The Fijian word for the lack of courage shown by the NFP as you point out is, 'lamu lamu'.

Same behaviour Frank demonstrated in November 2000 when he mowed down the cassava that the squatter Apenisa had planted on the slopes behind QEB

Reply
Vili
7/2/2016 03:20:15 pm

Will Apenisa be compensated?

Fiji First Party
6/2/2016 03:09:44 pm

Any government which has powers to ban any opposing political party - from performing its rightful role of representing its members in Parliament - cannot and call itself a ‘democratic government’.

It is clear - the pertinent Decree itself is anti-democracy. It is inconsistent with the fundamental philosophies (and spirit) of what entails liberal democracy and the Decree, surely is, an unjust law – which needs an urgent abrogation.

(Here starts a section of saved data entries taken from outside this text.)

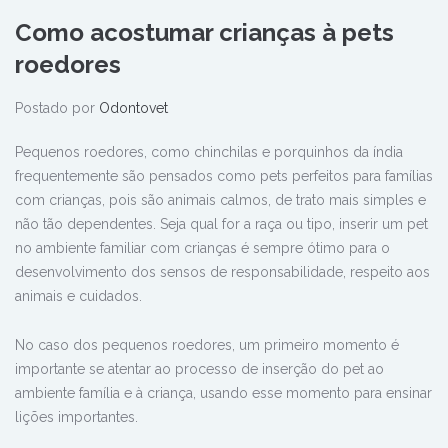
Como acostumar crianças à pets
roedores
Postado por
Odontovet
Pequenos roedores, como chinchilas e porquinhos da índia
frequentemente são pensados como pets perfeitos para famílias
com crianças, pois são animais calmos, de trato mais simples e
não tão dependentes. Seja qual for a raça ou tipo, inserir um pet
no ambiente familiar com crianças é sempre ótimo para o
desenvolvimento dos sensos de responsabilidade, respeito aos
animais e cuidados.
No caso dos pequenos roedores, um primeiro momento é
importante se atentar ao processo de inserção do pet ao
ambiente família e à criança, usando esse momento para ensinar
lições importantes.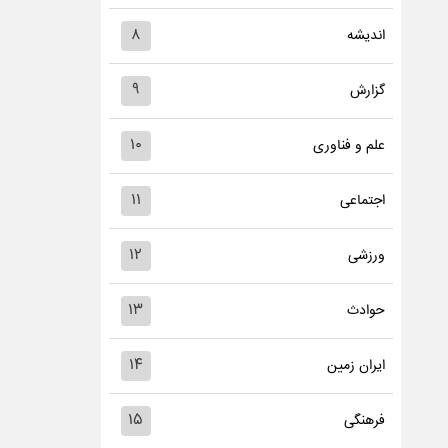
۸
اندیشه
۹
گزارش
۱۰
علم و فناوری
۱۱
اجتماعی
۱۲
ورزشی
۱۳
حوادث
۱۴
ایران زمین
۱۵
فرهنگی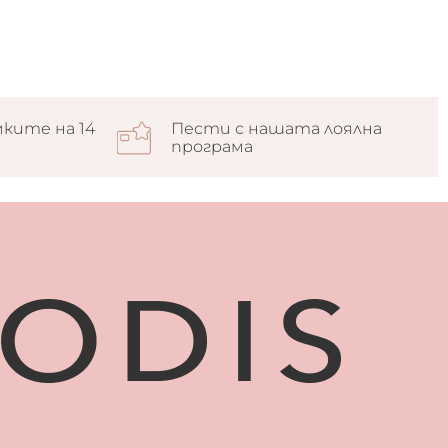
ките на 14
Пести с нашата лоялна
програма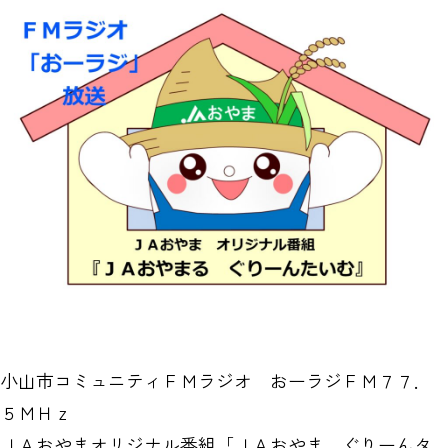
小山市コミュニティＦＭラジオ おーラジＦＭ７７．
５ＭＨｚ
ＪＡおやまオリジナル番組「ＪＡおやま ぐりーんタ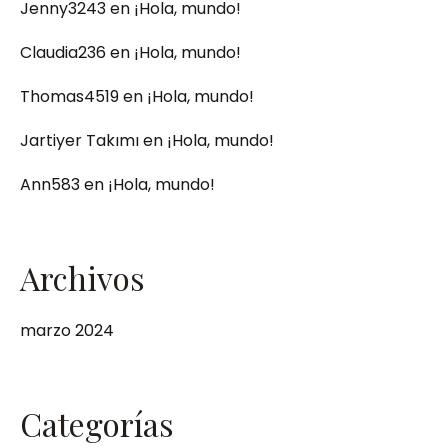
Jenny3243
en
¡Hola, mundo!
Claudia236
en
¡Hola, mundo!
Thomas4519
en
¡Hola, mundo!
Jartiyer Takımı
en
¡Hola, mundo!
Ann583
en
¡Hola, mundo!
Archivos
marzo 2024
Categorías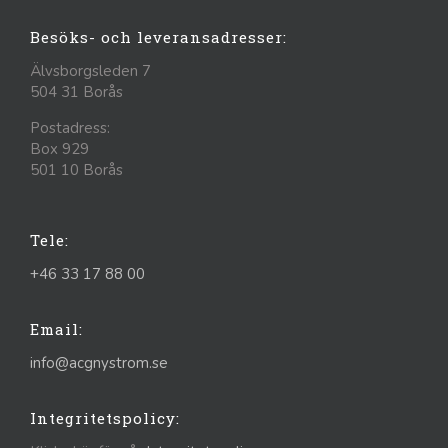
Besöks- och leveransadresser:
Älvsborgsleden 7
504 31 Borås
Postadress:
Box 929
501 10 Borås
Tele:
+46 33 17 88 00
Email:
info@acgnystrom.se
Integritetspolicy: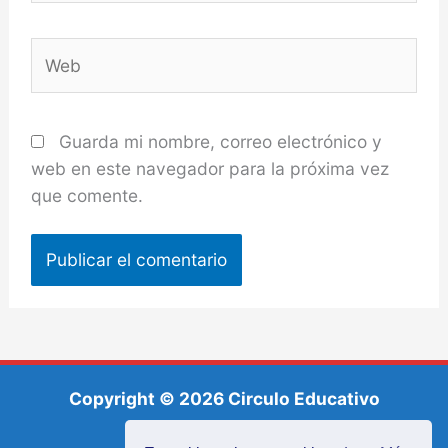
Web
Guarda mi nombre, correo electrónico y
web en este navegador para la próxima vez
que comente.
Copyright © 2026 Circulo Educativo
Política de Cookies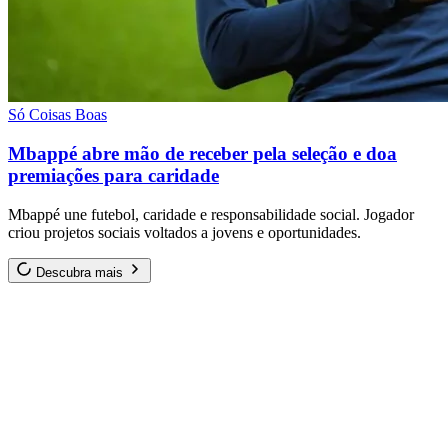
Só Coisas Boas
Mbappé abre mão de receber pela seleção e doa
premiações para caridade
Mbappé une futebol, caridade e responsabilidade social. Jogador
criou projetos sociais voltados a jovens e oportunidades.
Descubra mais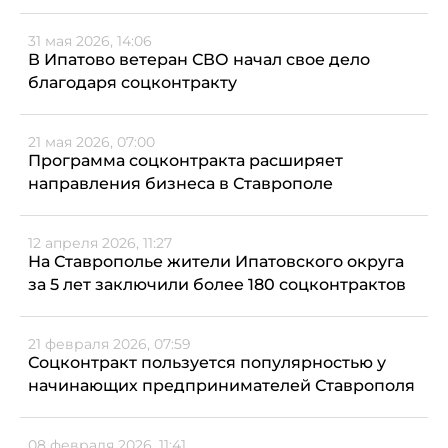
31 мая 2026, 14:06
В Ипатово ветеран СВО начал свое дело
благодаря соцконтракту
21 мая 2026, 07:00
Программа соцконтракта расширяет
направления бизнеса в Ставрополе
12 апреля 2026, 11:27
На Ставрополье жители Ипатовского округа
за 5 лет заключили более 180 соцконтрактов
21 февраля 2026, 07:59
Соцконтракт пользуется популярностью у
начинающих предпринимателей Ставрополя
08 февраля 2026, 11:41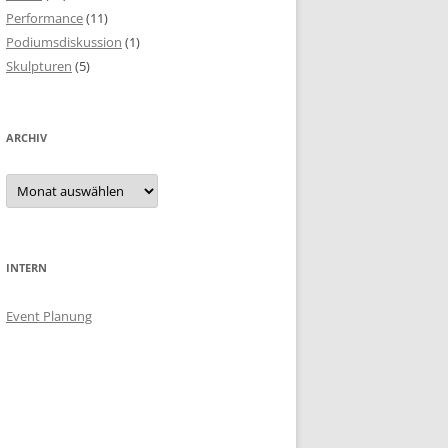
Performance
(11)
Podiumsdiskussion
(1)
Skulpturen
(5)
ARCHIV
Archiv
INTERN
Event Planung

The pertinent Decree (as said before) “has been conceived by the evilest of the mind for the evilest of the purpose – to gain, retain and abuse Power.” Banning NFP is a very undemocratic –and glaring abuse of Power.

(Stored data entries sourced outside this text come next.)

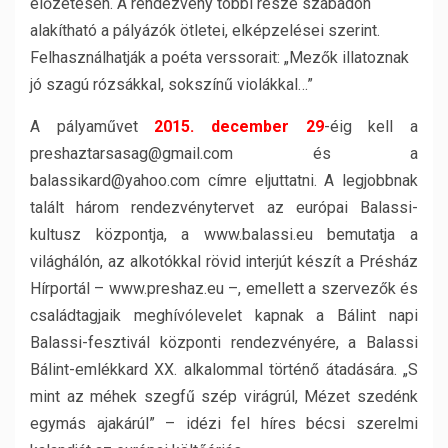
előzetesen. A rendezvény többi része szabadon
alakítható a pályázók ötletei, elképzelései szerint.
Felhasználhatják a poéta verssorait: „Mezők illatoznak
jó szagú rózsákkal, sokszínű violákkal…”
A pályaművet
2015. december 29
-éig kell a
preshaztarsasag@gmail.com és a
balassikard@yahoo.com címre eljuttatni. A legjobbnak
talált három rendezvénytervet az európai Balassi-
kultusz központja, a www.balassi.eu bemutatja a
világhálón, az alkotókkal rövid interjút készít a Présház
Hírportál – www.preshaz.eu –, emellett a szervezők és
családtagjaik meghívólevelet kapnak a Bálint napi
Balassi-fesztivál központi rendezvényére, a Balassi
Bálint-emlékkard XX. alkalommal történő átadására. „S
mint az méhek szegfű szép virágrúl, Mézet szedénk
egymás ajakárúl” – idézi fel híres bécsi szerelmi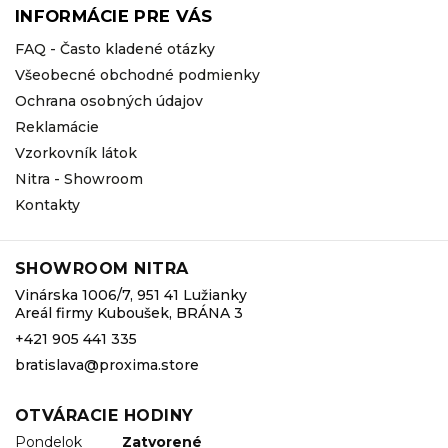
INFORMÁCIE PRE VÁS
FAQ - Často kladené otázky
Všeobecné obchodné podmienky
Ochrana osobných údajov
Reklamácie
Vzorkovník látok
Nitra - Showroom
Kontakty
SHOWROOM NITRA
Vinárska 1006/7, 951 41 Lužianky
Areál firmy Kuboušek, BRÁNA 3
+421 905 441 335
bratislava@proxima.store
OTVÁRACIE HODINY
Pondelok
Zatvorené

Come Monday the three empty seats in our Parliament would bewail the death of democracy in Fiji - yet again.

Reply
End of times
7/2/2016 11:02:55 am

Fiji first is behaving like FLP when it was in government in 1999. Drunk with power and doing unnecessary things to anger the population. Khaiyum is in a sense behaving like Mahen chaudhry when he was PM thinking he is untouchable and he can act with impunity. The way khAiyum is puppeteering Samneem Chaudhry junior rajen used to puppeteer FLP MPs especially his boy lekh ram.looks like FFP will also fall like FLP as it is becoming too even more arrogant by the day. It will die by its own hands like FLP did. Pride comes before fall.

Reply
Injustice
7/2/2016 07:11:22 pm

End of Times you cannot apply chaudhry situation to FFP coz FFP has Russian guns.

Reply
Chodri
7/2/2016 09:06:19 pm

Our Leader Chaudhary must be brought in now to mediate this dangerous impasse threatening democracy between this Aiyaz's government and the NFP because our Leader is very neutral - democracy / dictatorship -he can go both ways.

Reply
Spirit vs the Letter of Law
8/2/2016 10:04:03 am

It is true that the Political Parties Decree States that the accounts of a party should be audited by an auditor certified by the Fiji Institute of Accountants. But what should be more important is the "spirit" of the law rather than the "letter" of the law. What the law intended was that a person or persons auditing the account of a political party should be accredited and be a member of the FIA. Was this so in the case of NFP? The law may be faulty and it needs an an amendment but the intent is clear. Indulging in verbal gymnastics and technicalities for political point scoring is not very helpful.

Reply
Bahuki
11/2/2016 05:52:09 am

Authoritarianism is clearly overwhelming as shown by FijiFarce Party that would do anything to get their way, even if it means getting rid of some people to achieve that.